The restaurant’s tumultuous last 12 months continues

Nate N’ Al Delicatessen signage in the sunlight.
Nate’n Al’s
Nate ‘n Al Delicatessen [official photo]

Beverly Hills delicatessen Nate’n Al’s is closed due to a COVID-19 outbreak amongst staff. The restaurant noted the “voluntary” closure last night on its Instagram page, adding that they “are taking every necessary precaution, and... testing all of our employees.” The restaurant plans to “safely re-open on Tuesday, Jan. 12th.”

Ownership has not stated the number of positive coronavirus tests among staff, though it’s worth noting the restaurant does not (yet, anyway) appear on the Los Angeles County Department of Public Health outbreak list, which can be found here. The county mandates that any facility with three or more positive cases report said staff outbreak publicly. Late last year, Langer’s Deli in MacArthur Park closed after 11 staff members tested positive for COVID-19; the restaurant reopened on December 4.

The temporary closure announcement is just the latest for the Los Angeles area restaurant scene, as a slew of other prominent spots from Clark Street Bread to Hail Mary in Atwater Village have all closed in recent weeks due to COVID-19 outbreaks among staff. Even West LA burger stand Apple Pan, which is owned by the same family as Nate’n Al’s, had a coronavirus-related closure last month. LA is currently among the epicenters of the ongoing coronavirus pandemic nationwide, with one person dying every 15 minutes in LA County.

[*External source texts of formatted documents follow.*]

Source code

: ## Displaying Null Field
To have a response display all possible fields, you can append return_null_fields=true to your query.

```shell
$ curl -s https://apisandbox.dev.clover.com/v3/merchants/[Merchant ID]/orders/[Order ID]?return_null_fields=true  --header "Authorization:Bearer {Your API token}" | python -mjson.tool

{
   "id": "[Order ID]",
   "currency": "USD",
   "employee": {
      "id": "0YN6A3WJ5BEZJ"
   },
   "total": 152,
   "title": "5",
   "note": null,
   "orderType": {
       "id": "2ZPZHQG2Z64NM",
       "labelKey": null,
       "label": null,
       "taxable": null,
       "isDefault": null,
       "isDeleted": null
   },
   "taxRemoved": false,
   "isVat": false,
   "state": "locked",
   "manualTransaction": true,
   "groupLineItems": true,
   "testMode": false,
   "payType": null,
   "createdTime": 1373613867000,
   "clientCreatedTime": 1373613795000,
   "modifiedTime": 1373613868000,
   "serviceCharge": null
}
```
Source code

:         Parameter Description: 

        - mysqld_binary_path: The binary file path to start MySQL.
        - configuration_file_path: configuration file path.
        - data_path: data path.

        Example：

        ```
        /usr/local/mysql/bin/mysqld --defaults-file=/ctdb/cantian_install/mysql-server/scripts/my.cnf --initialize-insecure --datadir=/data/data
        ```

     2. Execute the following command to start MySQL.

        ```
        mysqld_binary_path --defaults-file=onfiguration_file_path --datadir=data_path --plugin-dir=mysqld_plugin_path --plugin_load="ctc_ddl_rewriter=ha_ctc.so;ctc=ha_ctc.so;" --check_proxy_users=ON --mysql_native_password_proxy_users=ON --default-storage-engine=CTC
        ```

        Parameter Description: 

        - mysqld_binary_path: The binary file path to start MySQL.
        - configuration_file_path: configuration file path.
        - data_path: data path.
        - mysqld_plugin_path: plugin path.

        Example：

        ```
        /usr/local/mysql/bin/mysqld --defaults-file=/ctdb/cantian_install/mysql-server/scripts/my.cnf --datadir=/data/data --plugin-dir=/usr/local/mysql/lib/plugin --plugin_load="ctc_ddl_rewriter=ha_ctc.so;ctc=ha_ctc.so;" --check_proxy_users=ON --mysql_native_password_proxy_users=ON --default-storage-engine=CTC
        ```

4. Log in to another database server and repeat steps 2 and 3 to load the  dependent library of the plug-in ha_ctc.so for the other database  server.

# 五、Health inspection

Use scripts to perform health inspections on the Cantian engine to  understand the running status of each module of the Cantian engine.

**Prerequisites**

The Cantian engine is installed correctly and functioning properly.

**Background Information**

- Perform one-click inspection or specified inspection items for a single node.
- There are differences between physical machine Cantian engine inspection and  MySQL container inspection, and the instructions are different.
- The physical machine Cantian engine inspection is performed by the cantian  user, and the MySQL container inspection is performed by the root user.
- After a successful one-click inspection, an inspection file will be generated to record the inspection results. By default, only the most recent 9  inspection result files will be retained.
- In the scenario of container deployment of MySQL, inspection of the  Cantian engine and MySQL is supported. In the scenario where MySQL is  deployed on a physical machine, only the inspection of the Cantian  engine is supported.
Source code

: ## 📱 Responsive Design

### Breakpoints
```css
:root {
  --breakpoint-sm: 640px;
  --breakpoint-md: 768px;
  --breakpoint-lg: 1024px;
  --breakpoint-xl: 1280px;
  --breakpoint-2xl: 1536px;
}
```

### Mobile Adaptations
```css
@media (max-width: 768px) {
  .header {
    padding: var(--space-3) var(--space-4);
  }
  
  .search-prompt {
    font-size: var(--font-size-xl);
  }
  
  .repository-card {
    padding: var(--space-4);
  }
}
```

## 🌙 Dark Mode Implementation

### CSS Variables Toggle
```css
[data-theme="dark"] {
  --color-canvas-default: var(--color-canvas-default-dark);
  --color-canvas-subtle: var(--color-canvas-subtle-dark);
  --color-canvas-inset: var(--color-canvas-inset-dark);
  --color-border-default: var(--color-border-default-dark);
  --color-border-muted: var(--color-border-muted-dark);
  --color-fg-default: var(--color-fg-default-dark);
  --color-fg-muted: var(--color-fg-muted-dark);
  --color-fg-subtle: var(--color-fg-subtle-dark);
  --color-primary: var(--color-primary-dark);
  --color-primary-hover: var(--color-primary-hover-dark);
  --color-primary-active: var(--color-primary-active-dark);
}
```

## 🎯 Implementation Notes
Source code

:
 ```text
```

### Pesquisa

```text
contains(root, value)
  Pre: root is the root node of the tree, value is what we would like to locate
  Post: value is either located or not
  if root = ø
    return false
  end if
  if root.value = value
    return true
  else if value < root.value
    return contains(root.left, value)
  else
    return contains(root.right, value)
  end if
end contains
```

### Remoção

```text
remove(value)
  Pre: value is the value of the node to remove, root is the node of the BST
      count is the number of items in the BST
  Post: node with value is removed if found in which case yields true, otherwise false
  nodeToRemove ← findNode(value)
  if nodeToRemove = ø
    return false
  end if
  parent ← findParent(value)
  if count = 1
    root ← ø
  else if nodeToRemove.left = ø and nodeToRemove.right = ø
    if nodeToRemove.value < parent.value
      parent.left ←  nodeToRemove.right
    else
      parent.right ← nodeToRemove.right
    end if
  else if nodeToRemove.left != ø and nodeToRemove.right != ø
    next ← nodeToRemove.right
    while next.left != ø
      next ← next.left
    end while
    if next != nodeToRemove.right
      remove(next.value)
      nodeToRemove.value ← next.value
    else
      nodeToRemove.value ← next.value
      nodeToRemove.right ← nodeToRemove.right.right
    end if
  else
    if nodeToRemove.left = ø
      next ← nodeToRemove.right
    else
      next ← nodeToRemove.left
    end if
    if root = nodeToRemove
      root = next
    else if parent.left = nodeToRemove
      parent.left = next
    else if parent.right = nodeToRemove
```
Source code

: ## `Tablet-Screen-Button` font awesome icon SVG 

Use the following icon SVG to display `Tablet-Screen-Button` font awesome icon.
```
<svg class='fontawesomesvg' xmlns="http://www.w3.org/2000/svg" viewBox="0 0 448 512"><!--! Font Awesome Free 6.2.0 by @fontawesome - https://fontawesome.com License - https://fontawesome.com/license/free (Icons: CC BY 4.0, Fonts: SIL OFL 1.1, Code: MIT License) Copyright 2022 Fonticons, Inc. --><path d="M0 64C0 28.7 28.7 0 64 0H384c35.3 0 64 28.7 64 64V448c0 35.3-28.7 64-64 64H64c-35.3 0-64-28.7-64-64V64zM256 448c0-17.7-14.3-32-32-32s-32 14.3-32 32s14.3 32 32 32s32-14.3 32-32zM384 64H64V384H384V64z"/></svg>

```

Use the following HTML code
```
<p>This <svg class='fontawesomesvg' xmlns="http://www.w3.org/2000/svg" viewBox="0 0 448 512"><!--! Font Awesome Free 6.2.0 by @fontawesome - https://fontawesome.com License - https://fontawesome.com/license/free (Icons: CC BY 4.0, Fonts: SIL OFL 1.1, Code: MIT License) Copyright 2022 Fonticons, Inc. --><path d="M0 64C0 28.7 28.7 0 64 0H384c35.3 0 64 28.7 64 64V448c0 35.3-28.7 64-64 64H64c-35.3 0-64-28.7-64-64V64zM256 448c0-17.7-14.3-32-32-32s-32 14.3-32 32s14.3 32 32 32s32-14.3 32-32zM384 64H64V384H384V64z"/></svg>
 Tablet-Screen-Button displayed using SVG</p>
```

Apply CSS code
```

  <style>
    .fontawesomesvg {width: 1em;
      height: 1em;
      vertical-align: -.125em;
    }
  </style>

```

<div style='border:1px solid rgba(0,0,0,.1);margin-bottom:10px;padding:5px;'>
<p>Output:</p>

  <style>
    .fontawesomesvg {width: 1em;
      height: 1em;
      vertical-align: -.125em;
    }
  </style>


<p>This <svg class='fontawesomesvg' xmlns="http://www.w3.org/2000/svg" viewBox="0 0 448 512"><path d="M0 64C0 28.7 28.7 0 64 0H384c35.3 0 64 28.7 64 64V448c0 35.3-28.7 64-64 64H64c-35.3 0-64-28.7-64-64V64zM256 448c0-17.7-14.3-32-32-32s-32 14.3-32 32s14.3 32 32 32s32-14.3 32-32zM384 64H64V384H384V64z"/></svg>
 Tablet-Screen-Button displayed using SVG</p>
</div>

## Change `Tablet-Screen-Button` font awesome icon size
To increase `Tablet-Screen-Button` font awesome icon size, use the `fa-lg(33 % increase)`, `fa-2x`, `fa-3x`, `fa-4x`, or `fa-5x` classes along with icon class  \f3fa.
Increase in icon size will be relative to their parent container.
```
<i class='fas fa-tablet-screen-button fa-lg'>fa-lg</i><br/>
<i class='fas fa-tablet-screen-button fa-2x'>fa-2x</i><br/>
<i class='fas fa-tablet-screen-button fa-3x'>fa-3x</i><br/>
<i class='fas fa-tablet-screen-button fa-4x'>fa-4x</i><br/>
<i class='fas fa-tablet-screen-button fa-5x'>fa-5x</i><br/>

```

Even without the pandemic, the 75-year-old Nate’n Al’s has been the center of plenty of news over the past year or so. Back in 2019 Shelli and Irving Azoff and a group of LA celebrities came together to buy the business from the Mendelson family that had owned it for years, though the restaurant itself would need to move to a new location following redevelopment at the original address on Beverly Drive. In March of 2020 the restaurant said that it was “with great sadness that we will be closing our doors for all business,” adding that ownership did not “know what the future holds.” After a large public outcry, the Azoffs reopened Nate’n Al’s in May, but will still need to move the business at some point in the future.

The news of Nate’n Al’s temporarily closure comes less than a day before the permanent closure announcement of another staple Jewish deli in Los Angeles: 46-year-old Label’s Table in Pico-Robertson. Ownership there has shuttered as a result of redevelopment, with no plans to reopen elsewhere.